» **Problem**
Reproduce the data line for line without any changes. Begin at the line containing "Element Passed: Error" and stop after the line containing "Between 2021农村综合改革转移支付资金 and".

» **Dataset records**
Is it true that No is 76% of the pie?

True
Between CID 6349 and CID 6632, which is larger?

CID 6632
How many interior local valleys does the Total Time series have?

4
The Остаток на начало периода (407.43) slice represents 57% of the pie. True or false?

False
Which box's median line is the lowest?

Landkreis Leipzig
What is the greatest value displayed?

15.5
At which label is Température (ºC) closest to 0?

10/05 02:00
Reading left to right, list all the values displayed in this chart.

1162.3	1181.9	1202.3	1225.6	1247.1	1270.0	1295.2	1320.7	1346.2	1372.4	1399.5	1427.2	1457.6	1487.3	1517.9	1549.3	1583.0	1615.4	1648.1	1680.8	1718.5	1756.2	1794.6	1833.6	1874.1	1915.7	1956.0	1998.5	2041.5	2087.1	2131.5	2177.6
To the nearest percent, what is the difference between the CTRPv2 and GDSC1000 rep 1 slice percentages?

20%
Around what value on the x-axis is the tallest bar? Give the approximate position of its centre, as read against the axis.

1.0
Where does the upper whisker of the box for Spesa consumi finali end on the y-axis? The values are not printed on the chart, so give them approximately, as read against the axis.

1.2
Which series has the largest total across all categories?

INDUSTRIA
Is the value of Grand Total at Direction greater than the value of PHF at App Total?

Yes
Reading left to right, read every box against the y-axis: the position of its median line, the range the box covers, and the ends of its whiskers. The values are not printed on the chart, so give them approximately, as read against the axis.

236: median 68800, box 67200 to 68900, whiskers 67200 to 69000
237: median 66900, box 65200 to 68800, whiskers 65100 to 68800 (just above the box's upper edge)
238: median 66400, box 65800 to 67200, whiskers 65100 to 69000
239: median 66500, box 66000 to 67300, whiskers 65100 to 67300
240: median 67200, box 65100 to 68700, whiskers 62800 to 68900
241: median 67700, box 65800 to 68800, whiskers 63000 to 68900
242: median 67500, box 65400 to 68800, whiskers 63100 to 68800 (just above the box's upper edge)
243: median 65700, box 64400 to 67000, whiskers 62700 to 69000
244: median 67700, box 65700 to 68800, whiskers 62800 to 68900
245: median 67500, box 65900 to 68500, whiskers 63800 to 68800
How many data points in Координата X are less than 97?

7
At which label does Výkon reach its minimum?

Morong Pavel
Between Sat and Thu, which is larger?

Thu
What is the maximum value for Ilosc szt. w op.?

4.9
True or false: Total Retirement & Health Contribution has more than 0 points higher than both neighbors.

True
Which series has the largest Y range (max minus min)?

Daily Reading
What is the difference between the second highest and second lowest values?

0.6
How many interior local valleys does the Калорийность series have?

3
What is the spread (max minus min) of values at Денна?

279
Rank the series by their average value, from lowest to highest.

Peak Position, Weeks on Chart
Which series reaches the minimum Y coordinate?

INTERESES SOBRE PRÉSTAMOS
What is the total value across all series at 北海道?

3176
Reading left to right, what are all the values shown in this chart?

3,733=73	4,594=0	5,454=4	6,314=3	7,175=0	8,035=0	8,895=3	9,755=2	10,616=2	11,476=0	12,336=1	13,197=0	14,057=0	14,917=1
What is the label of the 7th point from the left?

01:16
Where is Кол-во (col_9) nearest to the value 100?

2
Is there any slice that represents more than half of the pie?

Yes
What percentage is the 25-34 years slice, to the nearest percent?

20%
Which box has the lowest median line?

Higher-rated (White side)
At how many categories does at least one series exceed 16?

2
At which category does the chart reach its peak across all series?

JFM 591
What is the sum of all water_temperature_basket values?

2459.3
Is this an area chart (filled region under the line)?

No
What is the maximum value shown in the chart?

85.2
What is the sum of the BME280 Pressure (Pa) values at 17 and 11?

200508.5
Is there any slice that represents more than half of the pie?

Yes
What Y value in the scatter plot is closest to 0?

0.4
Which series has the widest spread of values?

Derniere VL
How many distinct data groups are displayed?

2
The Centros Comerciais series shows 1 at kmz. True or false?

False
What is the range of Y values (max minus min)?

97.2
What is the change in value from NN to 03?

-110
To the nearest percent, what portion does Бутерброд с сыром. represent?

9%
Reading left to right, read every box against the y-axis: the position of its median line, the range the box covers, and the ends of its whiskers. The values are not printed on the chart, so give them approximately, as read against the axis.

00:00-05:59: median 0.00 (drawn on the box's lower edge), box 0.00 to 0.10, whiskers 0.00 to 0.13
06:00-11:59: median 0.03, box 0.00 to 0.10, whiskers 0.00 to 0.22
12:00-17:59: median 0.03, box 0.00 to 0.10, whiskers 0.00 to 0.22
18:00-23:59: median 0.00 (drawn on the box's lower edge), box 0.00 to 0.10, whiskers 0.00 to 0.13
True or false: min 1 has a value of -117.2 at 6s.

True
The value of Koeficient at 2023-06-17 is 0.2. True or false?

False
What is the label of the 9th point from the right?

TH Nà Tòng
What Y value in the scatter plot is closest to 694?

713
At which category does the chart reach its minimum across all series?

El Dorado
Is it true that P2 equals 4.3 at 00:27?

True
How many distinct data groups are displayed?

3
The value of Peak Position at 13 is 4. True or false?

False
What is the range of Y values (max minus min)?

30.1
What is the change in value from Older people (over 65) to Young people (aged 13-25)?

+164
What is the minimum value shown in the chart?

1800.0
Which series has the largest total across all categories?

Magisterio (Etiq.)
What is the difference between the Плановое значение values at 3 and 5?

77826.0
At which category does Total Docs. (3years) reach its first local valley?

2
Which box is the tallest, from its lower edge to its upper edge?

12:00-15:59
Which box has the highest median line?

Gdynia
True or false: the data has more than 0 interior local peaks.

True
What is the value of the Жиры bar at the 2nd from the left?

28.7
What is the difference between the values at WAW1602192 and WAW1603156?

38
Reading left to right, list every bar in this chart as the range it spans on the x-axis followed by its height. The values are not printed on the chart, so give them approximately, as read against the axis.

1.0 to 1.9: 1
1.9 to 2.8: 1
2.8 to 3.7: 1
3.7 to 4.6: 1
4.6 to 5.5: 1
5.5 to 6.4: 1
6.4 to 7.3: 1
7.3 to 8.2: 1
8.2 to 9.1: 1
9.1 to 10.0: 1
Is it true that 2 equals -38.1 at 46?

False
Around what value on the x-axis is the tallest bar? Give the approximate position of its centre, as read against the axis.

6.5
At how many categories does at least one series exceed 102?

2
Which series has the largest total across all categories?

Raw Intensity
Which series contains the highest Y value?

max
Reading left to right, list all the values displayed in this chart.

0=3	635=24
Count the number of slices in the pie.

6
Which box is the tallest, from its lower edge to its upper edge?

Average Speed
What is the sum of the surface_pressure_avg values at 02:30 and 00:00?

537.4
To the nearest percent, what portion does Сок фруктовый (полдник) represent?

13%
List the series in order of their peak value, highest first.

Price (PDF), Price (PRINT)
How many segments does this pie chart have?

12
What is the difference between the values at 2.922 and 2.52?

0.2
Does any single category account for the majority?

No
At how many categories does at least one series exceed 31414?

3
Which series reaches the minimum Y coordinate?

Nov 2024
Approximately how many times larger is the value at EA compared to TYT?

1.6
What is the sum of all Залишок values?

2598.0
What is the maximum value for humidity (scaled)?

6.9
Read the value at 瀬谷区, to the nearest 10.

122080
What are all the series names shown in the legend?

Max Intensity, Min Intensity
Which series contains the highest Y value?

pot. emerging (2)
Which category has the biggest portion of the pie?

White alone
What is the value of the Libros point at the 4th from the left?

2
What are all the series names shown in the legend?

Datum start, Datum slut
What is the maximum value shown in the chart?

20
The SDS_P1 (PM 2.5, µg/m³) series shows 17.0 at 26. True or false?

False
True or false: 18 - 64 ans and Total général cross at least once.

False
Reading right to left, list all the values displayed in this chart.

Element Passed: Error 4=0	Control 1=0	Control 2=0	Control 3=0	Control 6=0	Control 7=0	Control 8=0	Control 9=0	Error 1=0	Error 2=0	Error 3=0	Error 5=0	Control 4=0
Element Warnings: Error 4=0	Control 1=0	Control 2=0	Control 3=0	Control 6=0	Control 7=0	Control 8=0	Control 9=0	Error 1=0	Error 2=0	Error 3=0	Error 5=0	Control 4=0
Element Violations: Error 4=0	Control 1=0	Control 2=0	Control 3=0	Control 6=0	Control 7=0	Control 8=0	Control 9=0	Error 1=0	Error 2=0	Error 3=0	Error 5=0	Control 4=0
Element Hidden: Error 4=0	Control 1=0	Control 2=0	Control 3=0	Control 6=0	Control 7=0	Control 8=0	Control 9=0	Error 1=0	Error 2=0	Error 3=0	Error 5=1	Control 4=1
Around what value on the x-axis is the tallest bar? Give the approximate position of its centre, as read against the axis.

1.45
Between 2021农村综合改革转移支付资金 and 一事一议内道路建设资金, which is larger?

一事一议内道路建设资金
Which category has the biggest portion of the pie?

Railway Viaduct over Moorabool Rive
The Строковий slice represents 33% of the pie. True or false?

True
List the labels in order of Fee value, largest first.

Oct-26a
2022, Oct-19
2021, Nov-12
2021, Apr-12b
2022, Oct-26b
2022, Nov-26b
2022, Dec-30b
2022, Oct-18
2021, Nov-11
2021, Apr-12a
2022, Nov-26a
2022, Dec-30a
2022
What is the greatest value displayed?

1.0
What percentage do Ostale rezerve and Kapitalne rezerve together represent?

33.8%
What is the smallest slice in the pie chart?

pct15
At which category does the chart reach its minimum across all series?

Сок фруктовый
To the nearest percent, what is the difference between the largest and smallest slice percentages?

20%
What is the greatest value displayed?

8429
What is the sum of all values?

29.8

» **Answer for this exercise**
Element Passed: Error 4=0	Control 1=0	Control 2=0	Control 3=0	Control 6=0	Control 7=0	Control 8=0	Control 9=0	Error 1=0	Error 2=0	Error 3=0	Error 5=0	Control 4=0
Element Warnings: Error 4=0	Control 1=0	Control 2=0	Control 3=0	Control 6=0	Control 7=0	Control 8=0	Control 9=0	Error 1=0	Error 2=0	Error 3=0	Error 5=0	Control 4=0
Element Violations: Error 4=0	Control 1=0	Control 2=0	Control 3=0	Control 6=0	Control 7=0	Control 8=0	Control 9=0	Error 1=0	Error 2=0	Error 3=0	Error 5=0	Control 4=0
Element Hidden: Error 4=0	Control 1=0	Control 2=0	Control 3=0	Control 6=0	Control 7=0	Control 8=0	Control 9=0	Error 1=0	Error 2=0	Error 3=0	Error 5=1	Control 4=1
Around what value on the x-axis is the tallest bar? Give the approximate position of its centre, as read against the axis.

1.45
Between 2021农村综合改革转移支付资金 and 一事一议内道路建设资金, which is larger?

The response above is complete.